● SOURCE DATA:
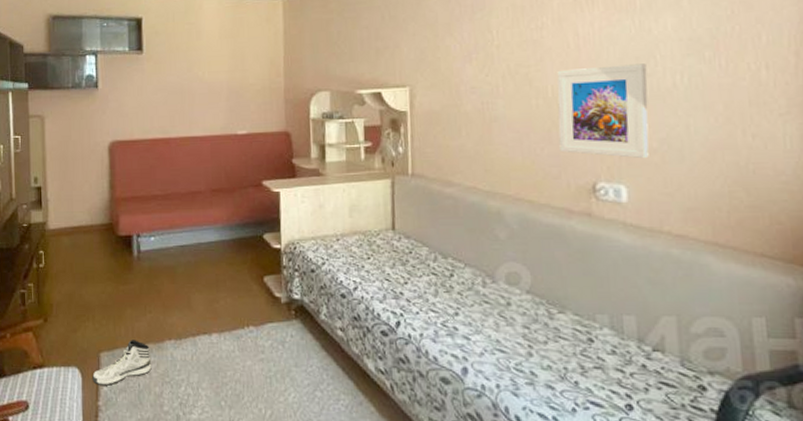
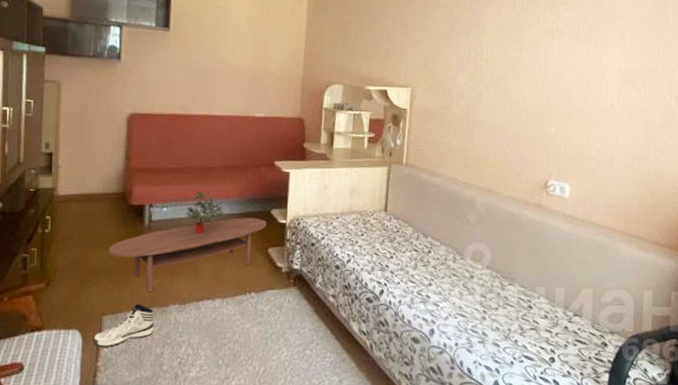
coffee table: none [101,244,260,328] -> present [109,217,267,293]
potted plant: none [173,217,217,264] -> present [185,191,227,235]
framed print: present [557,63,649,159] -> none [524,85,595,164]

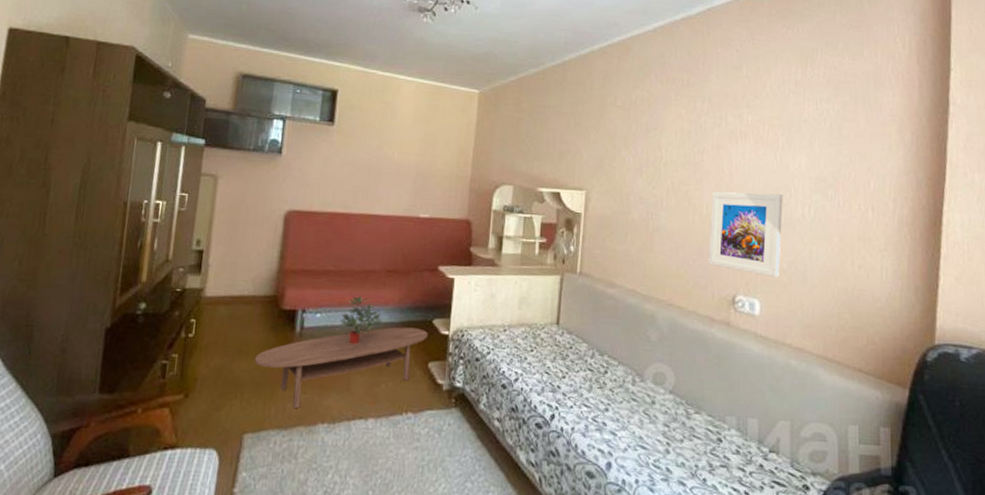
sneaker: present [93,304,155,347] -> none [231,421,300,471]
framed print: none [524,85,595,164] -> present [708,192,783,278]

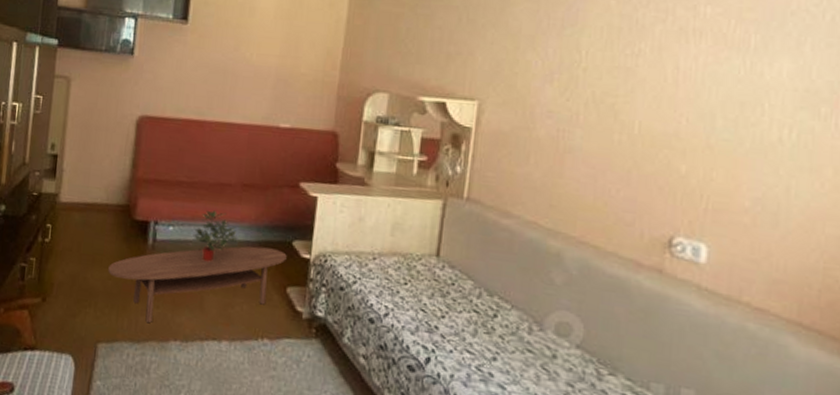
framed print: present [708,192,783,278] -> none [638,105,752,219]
* * *
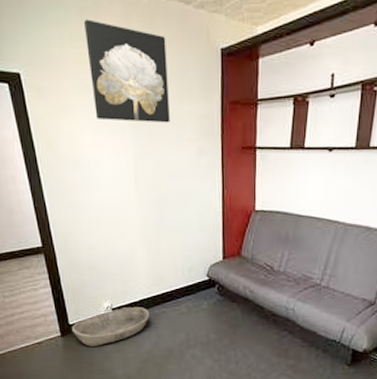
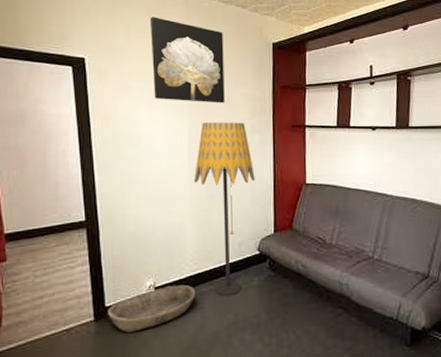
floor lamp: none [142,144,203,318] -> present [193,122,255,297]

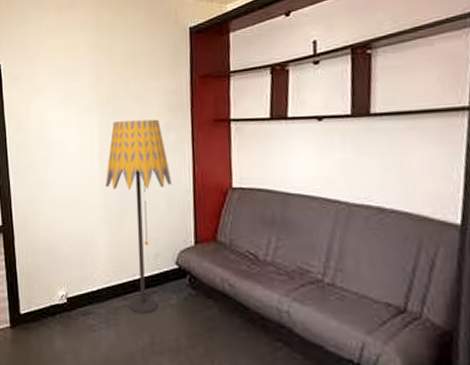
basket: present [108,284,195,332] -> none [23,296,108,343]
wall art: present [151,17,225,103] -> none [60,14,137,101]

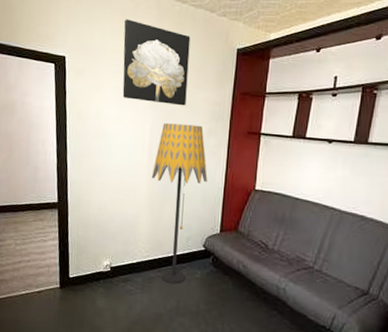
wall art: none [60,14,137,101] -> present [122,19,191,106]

● TASK STATEMENT: A word-for-word reproduction is needed of the lines above from the line containing "framed print: present [557,63,649,159]" through the line containing "framed print: present [708,192,783,278]", with both ends kept and no pictures.

● SOLUTION BELOW:
framed print: present [557,63,649,159] -> none [524,85,595,164]

sneaker: present [93,304,155,347] -> none [231,421,300,471]
framed print: none [524,85,595,164] -> present [708,192,783,278]

framed print: present [708,192,783,278] -> none [638,105,752,219]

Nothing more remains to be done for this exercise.